Does it rotate for placing the grads?
_Yes, but it may cause a vignette on full frame sensor.
_

Is there an adapter for a CPL or is one expected soon?
_It is not at this moment._


----------



## flowers (Feb 3, 2014)

pinktech said:


> I finally heard back from Samyang Europe this morning. If they're truly not going to add a few more filters, I think this is a No for me, esp. since I use a FF camera. If it's going to be limited to a light ND and you have to buy another set down the road anyway,... Oh, and they called me Sir, but I am a Madame.
> 
> (copied from email, their reply is italicized)
> 
> ...



Thank you so much for sharing! No CPL? Then it's not for me.
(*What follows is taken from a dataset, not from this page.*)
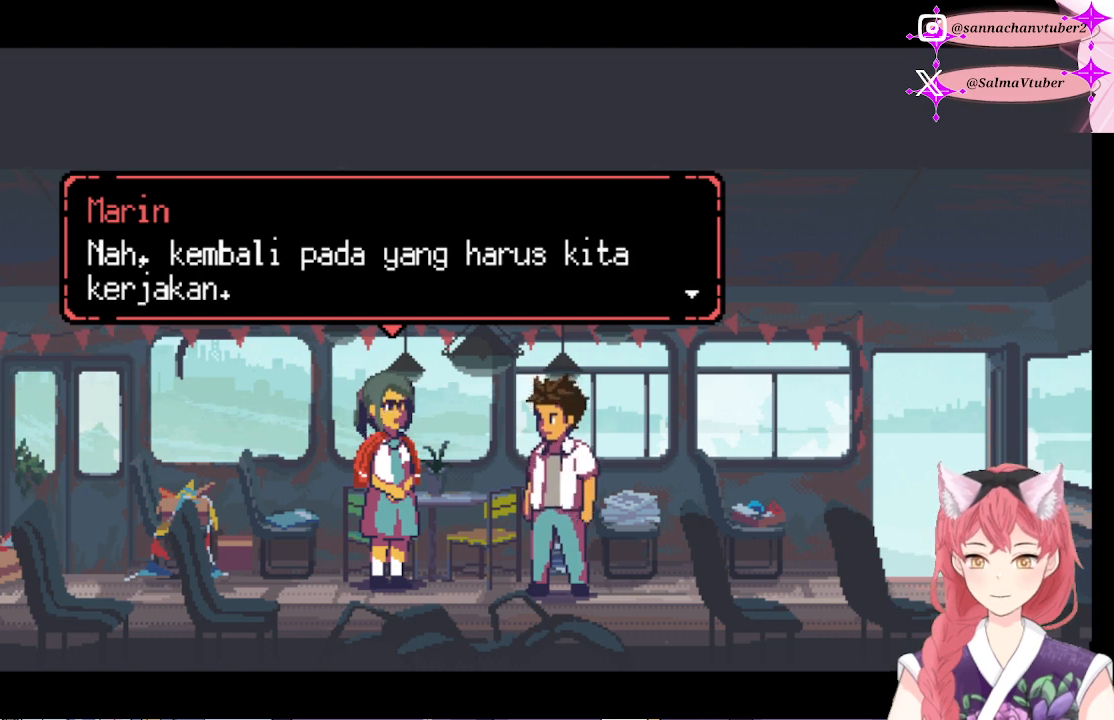
{"buttons": [], "right_stick": "center", "events": [[200, "A", "up"]]}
I also shoot FF.


----------



## rmfagan (Feb 3, 2014)

A circular polarizer on a 14mm lens on FF is fairly pointless... Because polarization can only occur over a limited angle (90 degree IIRC) using one on such a wide lens would almost certainly result in uneven polarization across the image, i.e. banding in a blue sky. 

It is generally not recommended.


----------



## sagittariansrock (Feb 3, 2014)

rmfagan said:


> A circular polarizer on a 14mm lens on FF is fairly pointless... Because polarization can only occur over a limited angle (90 degree IIRC) using one on such a wide lens would almost certainly result in uneven polarization across the image, i.e. banding in a blue sky.
> 
> It is generally not recommended.



Polarizer at 14mm is not pointless.
1. Your frame might only contain a part of the sky.
2. You might want to reduce reflections in an indoor shot.
Not allowing polarizers is restrictive.
It is silly that Samyang couldn't make something compatible with the 150mm filters.
If they work with the 14-24 I don't see why they won't with the 14mm.
I'll receive mine in a few minutes and will probably have to look for a DIY solution.


----------



## flowers (Feb 4, 2014)

sagittariansrock said:


> rmfagan said:
> 
> 
> > A circular polarizer on a 14mm lens on FF is fairly pointless... Because polarization can only occur over a limited angle (90 degree IIRC) using one on such a wide lens would almost certainly result in uneven polarization across the image, i.e. banding in a blue sky.
> ...



Thank you for this post.  Like you said, CPL is not for skies, it's for manipulating polarized reflections (polarized light in the sky is reflected sunlight) inside and outside. It's not in any way restricted to "making the sky bluer".
Let us know your impressions on the filter holder and if you succeed in adapting a third party CPL filter to it somehow!


----------



## rmfagan (Feb 4, 2014)

I am aware that uses for a cpl extend beyond darkening skies. Rather I was using that as an example. Regardless, natural or artificial light will scatter and an ultra wide such as the Samyang 14 will result in uneven polarization across the frame, whether that frame includes sky or not. Granted, this phenomenon is most apparent with an even subject such as a blue sky. While other images may not show it as well, it still occurs.


----------



## privatebydesign (Feb 4, 2014)

rmfagan said:


> I am aware that uses for a cpl extend beyond darkening skies. Rather I was using that as an example. Regardless, natural or artificial light will scatter and an ultra wide such as the Samyang 14 will result in uneven polarization across the frame, whether that frame includes sky or not. Granted, this phenomenon is most apparent with an even subject such as a blue sky. While other images may not show it as well, it still occurs.



I use a CPL with the 17TS-E a lot, it does an amazingly good job of killing glare in interiors and on pool decks. Wooden floors, wow, couldn't shoot a wooden floor without a CPL now, same for granite counter tops etc etc.


----------